Esta es la vida del cristiano. El bautismo es entrar en la muerte con Cristo
para resucitar con él. Este misterio, que se vive en el sacramento, se
actualiza en toda la vida. Tres días y tres noches es la vida presente. Toda
la vida del cristiano consiste en entrar en la muerte y, en ella,
experimentar la victoria de Cristo sobre la muerte. Ser entregados al mar,
como víctima de propiciación por los hombres, es la misión del cristiano. El
cristiano, como el chivo expiatorio, es arrojado todos los días al desierto
para rescatar a los hombres del peso del pecado. En nuestras aflicciones y
debilidades Dios es glorificado. La cruz de cada día, en Cristo, se hace
gloriosa. Da gloria a Dios. La muerte no es muerte, sino la puerta de la
resurrección, de la vida nueva, de la salvación para nosotros y para el
mundo. El bautismo de cada día nos sumerge en las aguas de la muerte y, a
través de las aguas, experimentamos un nuevo nacimiento. La muerte es
sepultura y útero de nueva vida. Jonás es un símbolo bautismal.
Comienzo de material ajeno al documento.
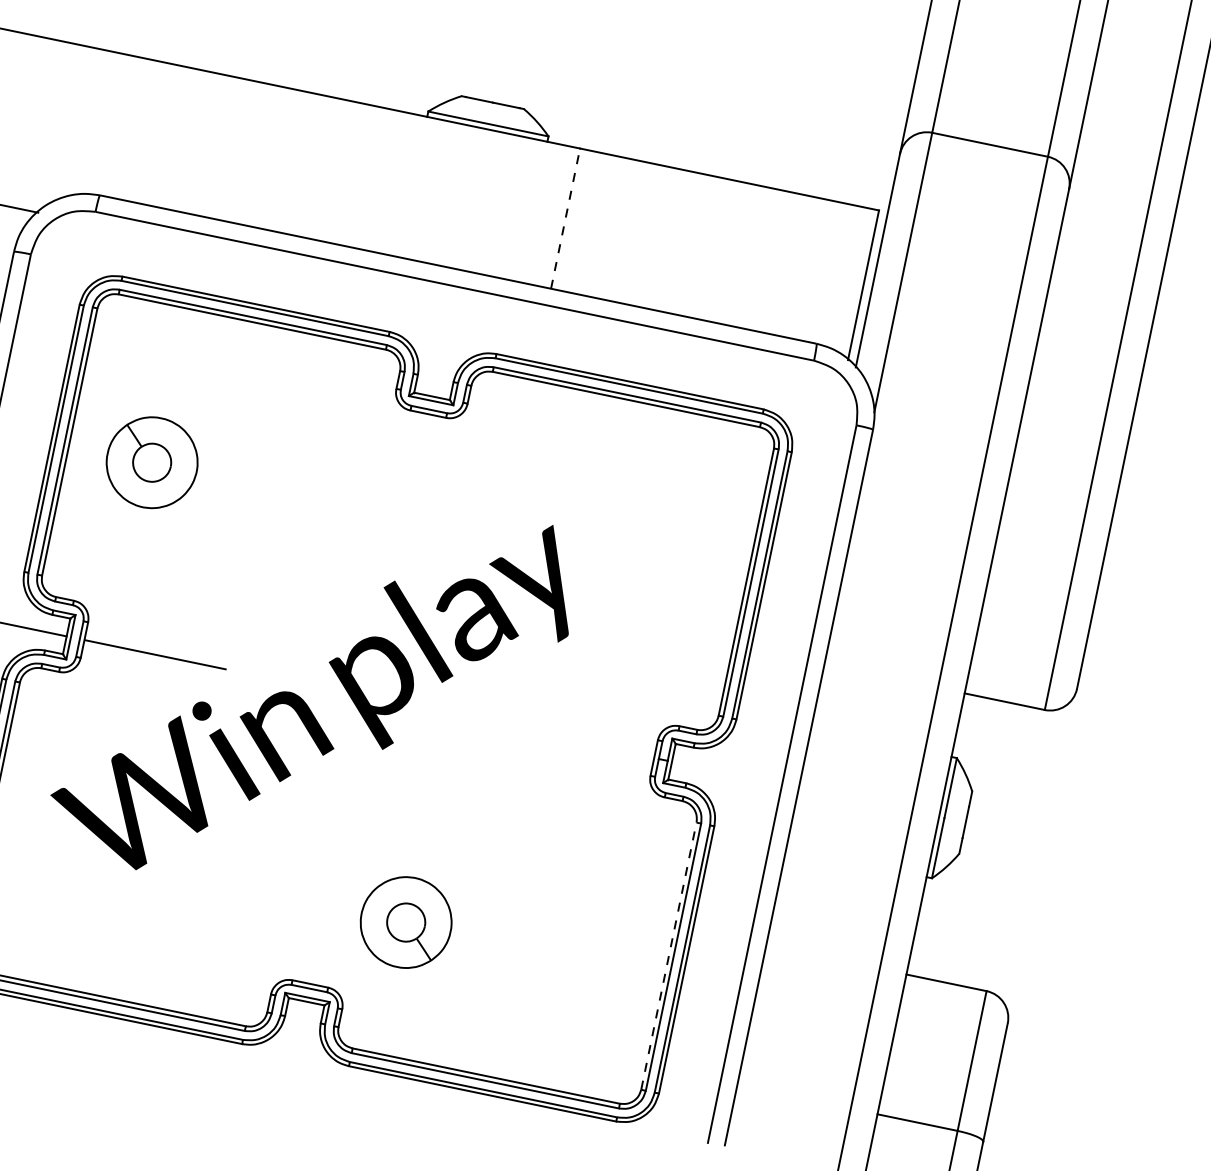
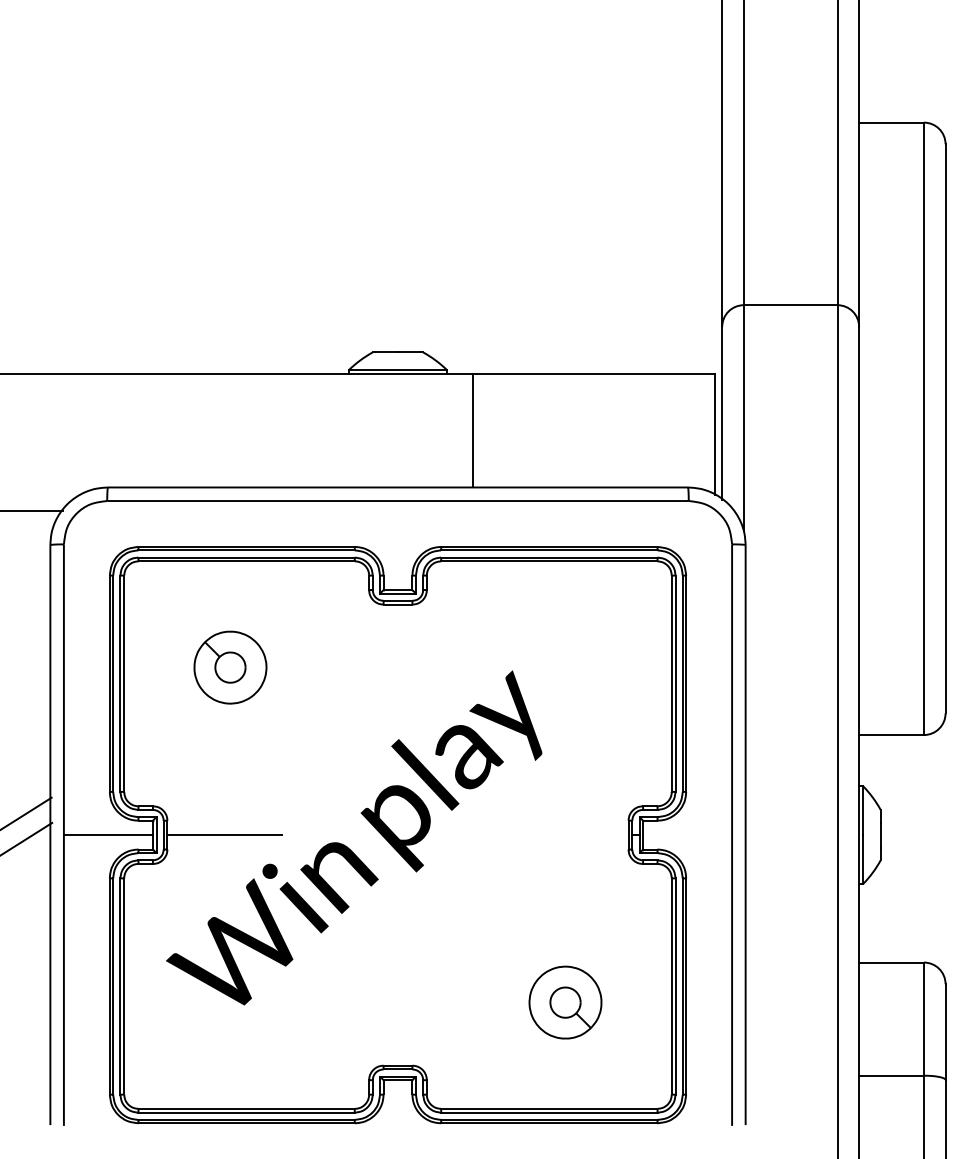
line: (566, 218) -> (473, 430), dashed -> solid
part: (152, 462) -> (230, 667), moved
part: (406, 922) -> (565, 1002), moved
line: (668, 954) -> (671, 985), dashed -> solid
Y el salmo
de Jonás ha tenido en la Iglesia un significado bautismal. El cántico de
Moisés, en el paso del mar Rojo (Ex 15), celebra la salvación de Israel. El
cántico de Jonás anuncia la salvación futura en Cristo de cuantos se
sumergen en las aguas bautismales. Entrando en las aguas, Jonás salva la
nave y los marineros. El hombre, que se sumerge en las aguas del bautismo,
es salvación para la Iglesia y para el mundo.
El mal puede tragarse al profeta, pero el profeta es un alimento indigesto.
El pez no logra digerir a Jonás: lo vomita sobre tierra firme. La muerte no
logra digerir a Cristo. Cristo desciende a los infiernos, pero el infierno
no puede retenerlo. Al tercer día resucita esplendente de gloria para no
morir más. La muerte no tiene poder alguno sobre él ni sobre los que mueren
en Cristo:
Porque os transmití, en primer lugar, lo que a mi vez recibí: que Cristo
murió por nuestros pecados, según las Escrituras; que fue sepultado y que
resucitó al tercer día, según las Escrituras... Ahora bien, si se predica
que Cristo ha resucitado de entre los muertos ¿cómo andan diciendo algunos
entre vosotros que no hay resurrección de los muertos? Cristo resucitó de
entre los muertos como primicias de los que durmieron (1Cor 15,3-4.12.20).